Given text:
Months after its patent for a cancer medication was revoked by India, American firm Pfizer has told US lawmakers that New Delhi is undermining intellectual property by misuse of its compulsory licence provisions.
“We believe that India is undermining IP by misuse of its compulsory licence provisions. Compulsory licences are intended for use in extraordinary situations of extreme urgency or other national emergency,” Roy F. Waldron, Chief Intellectual Property counsel of Pfizer Inc, told top US lawmakers during a Congressional hearing.
Waldron alleged India has taken steps that call into question the sustainability of foreign investments and the ability to compete fairly.
India has essentially created a protectionist regime that harms US job creators.
“Despite being a member of the WTO and an important global trading partner, India has systematically failed to interpret and apply its IP laws in a manner consistent with recognised global standards,” he said, adding that the Global IP Centre’s International IP Index ranked India last in terms of overall IP protection.
Stating that in September last year India revoked Pfizer’s patent for a cancer medication, SUTENT, Waldron said this will now allow Indian generic companies to manufacture and sell generic copies of SUTENT long before the patent is set to expire.
He said recent reports indicate India has started the process of issuing compulsory licences for the manufacture of three additional cancer medicines under a public emergency provision that sidesteps notice and public comment obligations.
“If left alone, this trend will destroy the market for innovative pharmaceuticals in India,” he said.
Since many countries look to India as a leader and an example, India’s actions reverberate far beyond its borders, Waldron said, adding: “We have seen several countries adopt policies similar to India’s, which are leading to a worldwide deteriorating trend on intellectual property rights“.

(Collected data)
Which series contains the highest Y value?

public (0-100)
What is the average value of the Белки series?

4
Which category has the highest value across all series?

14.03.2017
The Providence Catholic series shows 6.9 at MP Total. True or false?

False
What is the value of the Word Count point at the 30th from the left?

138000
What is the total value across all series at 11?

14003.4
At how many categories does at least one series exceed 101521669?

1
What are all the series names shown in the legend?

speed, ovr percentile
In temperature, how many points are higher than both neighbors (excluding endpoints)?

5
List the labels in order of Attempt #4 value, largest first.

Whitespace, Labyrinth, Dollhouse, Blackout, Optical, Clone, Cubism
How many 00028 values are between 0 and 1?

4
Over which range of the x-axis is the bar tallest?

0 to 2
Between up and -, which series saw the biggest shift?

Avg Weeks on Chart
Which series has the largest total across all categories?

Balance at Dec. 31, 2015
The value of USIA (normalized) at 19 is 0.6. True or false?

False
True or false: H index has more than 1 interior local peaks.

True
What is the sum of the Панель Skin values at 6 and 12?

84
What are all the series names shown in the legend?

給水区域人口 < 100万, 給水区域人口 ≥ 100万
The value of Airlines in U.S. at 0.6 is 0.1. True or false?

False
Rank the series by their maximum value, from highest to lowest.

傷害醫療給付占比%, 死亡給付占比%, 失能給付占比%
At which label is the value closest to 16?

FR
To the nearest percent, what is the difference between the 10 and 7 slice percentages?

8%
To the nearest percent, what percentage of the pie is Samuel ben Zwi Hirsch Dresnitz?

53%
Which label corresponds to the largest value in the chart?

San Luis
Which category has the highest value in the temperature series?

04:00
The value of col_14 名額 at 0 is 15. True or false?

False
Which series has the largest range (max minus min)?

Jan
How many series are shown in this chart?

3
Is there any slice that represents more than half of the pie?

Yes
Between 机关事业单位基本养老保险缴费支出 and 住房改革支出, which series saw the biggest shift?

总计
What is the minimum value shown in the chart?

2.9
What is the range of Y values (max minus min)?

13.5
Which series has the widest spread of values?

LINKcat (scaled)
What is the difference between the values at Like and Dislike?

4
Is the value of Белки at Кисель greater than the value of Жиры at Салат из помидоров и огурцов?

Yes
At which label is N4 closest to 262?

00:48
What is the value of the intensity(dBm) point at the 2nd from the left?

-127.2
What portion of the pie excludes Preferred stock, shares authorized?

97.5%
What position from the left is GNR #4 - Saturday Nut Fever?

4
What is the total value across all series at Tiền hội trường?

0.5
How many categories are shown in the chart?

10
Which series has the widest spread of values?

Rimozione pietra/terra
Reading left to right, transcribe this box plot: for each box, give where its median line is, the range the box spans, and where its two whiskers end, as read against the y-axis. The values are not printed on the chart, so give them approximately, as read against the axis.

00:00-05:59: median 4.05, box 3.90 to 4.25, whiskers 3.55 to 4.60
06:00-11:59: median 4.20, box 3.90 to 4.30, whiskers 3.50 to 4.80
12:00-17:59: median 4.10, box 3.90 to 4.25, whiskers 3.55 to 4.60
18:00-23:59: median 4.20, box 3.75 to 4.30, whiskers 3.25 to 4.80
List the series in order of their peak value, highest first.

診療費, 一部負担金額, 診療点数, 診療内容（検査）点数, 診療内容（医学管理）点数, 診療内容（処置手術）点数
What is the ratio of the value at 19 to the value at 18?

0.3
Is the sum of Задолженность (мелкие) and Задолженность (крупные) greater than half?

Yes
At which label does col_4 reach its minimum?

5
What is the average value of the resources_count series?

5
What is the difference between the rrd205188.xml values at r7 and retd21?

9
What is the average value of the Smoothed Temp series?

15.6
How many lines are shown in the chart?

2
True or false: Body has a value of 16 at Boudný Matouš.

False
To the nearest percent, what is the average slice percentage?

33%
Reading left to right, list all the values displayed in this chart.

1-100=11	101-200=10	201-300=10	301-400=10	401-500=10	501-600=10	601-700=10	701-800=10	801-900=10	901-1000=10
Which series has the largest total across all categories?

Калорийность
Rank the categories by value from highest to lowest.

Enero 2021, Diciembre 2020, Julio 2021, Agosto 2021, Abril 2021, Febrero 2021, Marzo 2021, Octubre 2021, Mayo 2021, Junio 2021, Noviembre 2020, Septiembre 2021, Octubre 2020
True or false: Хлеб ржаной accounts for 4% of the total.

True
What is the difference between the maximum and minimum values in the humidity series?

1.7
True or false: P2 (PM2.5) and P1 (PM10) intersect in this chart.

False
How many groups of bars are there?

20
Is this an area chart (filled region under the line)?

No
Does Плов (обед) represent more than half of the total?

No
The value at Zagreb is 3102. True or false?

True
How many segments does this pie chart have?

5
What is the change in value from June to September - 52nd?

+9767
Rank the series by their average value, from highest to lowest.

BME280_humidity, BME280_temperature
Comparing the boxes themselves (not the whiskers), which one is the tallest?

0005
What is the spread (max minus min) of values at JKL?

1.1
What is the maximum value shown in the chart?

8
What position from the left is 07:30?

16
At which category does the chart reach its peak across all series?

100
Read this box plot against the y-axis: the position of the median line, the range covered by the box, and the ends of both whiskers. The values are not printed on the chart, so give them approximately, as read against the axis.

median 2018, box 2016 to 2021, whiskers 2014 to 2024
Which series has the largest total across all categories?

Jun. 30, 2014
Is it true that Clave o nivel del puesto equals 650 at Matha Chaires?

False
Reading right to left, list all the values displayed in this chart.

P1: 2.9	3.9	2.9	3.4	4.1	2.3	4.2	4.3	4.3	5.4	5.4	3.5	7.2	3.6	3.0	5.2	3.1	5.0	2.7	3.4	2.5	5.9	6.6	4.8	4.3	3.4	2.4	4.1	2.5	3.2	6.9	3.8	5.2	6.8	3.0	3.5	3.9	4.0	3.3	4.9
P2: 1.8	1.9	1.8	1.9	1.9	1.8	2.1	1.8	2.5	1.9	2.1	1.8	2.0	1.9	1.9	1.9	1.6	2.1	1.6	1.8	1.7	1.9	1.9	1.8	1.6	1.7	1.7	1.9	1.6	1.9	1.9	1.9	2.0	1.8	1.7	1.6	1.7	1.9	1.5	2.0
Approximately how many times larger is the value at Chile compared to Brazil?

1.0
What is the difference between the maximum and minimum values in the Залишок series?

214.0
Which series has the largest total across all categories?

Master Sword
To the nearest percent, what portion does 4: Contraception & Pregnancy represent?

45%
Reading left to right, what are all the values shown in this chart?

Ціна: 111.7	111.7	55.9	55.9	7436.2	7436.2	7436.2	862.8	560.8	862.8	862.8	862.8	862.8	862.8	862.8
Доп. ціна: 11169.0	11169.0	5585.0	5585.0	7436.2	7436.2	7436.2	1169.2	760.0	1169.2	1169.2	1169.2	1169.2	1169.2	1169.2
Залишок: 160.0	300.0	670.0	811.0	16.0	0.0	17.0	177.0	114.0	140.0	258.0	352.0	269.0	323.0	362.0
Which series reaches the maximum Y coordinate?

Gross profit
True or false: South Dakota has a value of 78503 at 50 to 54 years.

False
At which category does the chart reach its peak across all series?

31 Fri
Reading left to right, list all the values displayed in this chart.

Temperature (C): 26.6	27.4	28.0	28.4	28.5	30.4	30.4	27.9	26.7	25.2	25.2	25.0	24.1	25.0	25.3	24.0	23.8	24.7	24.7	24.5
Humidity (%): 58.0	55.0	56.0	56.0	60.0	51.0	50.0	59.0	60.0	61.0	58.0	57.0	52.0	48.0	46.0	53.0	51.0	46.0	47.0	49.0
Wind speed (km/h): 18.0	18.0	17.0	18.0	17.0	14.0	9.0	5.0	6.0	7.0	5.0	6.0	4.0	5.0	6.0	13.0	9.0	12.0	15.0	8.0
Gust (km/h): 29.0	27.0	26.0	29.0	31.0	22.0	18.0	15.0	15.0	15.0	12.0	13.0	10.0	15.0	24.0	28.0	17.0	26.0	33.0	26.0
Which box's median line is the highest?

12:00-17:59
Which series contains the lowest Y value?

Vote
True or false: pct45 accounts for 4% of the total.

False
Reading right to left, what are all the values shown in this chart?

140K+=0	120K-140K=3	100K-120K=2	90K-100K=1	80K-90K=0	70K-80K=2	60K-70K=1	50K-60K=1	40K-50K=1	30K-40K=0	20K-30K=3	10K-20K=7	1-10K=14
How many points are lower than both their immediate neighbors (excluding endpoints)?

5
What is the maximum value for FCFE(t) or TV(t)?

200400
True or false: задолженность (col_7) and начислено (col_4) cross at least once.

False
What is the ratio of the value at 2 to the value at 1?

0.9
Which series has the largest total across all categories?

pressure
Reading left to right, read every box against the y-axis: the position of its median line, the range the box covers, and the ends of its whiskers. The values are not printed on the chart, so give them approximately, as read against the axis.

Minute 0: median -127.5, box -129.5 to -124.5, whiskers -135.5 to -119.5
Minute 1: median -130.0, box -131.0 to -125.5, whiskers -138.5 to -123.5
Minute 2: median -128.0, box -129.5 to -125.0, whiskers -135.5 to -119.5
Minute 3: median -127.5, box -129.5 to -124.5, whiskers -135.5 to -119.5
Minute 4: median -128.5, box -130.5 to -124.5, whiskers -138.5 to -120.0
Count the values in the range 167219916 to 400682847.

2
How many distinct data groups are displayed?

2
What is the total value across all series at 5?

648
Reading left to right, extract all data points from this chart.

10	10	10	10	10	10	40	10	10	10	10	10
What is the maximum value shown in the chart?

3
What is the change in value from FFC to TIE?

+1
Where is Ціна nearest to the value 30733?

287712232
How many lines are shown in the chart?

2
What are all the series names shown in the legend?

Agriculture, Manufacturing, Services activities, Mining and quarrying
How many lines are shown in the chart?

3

Apply what you read:
A. In the article about Pfizer's testimony to US lawmakers, what position does Roy F. Waldron hold?
B. Rewrite the paragraph of the Pfizer testimony article beginning "Stating that in September last year" as a single shorter sentence that keeps its main facts.
C. Carry the article about Pfizer's testimony forward with the next few paragraphs, picking up after its final sentence.

Response list:
A. He is Chief Intellectual Property counsel of Pfizer Inc.

B. Waldron said India's revocation of Pfizer's SUTENT cancer drug patent last September will let Indian generic companies make and sell copies long before the patent was set to expire.

C.
Waldron urged the US Government to increase the frequency of talks with the Indian Government and continue to raise concerns directly with Indian officials.
The US Government should raise concerns at every available bilateral and multilateral forum to send a strong signal to the Indian Government and to other Governments that it does not condone these actions.
Waldron urged Congressmen that the US Government should review all available trade policy tools in light of the deteriorating IP environment.
“The US Government should pursue a robust trade agenda that includes strong intellectual property protections, including robust provisions in the trans-Pacific partnership agreement,” he said.
“The acceleration of compulsory licence policies has accelerated in the last year, so there is some urgency with respect to the frequency of talks that we have with the Indian Government and to register our displeasure with the developments that have taken place there,” he said.
The Pfizer executive warned lawmakers that if the US delays in taking up these issues with India resolving it, it could be too late for US companies.
“Essentially, if we wait too long, we may find ourselves in a situation where it’s irremediable,” he said.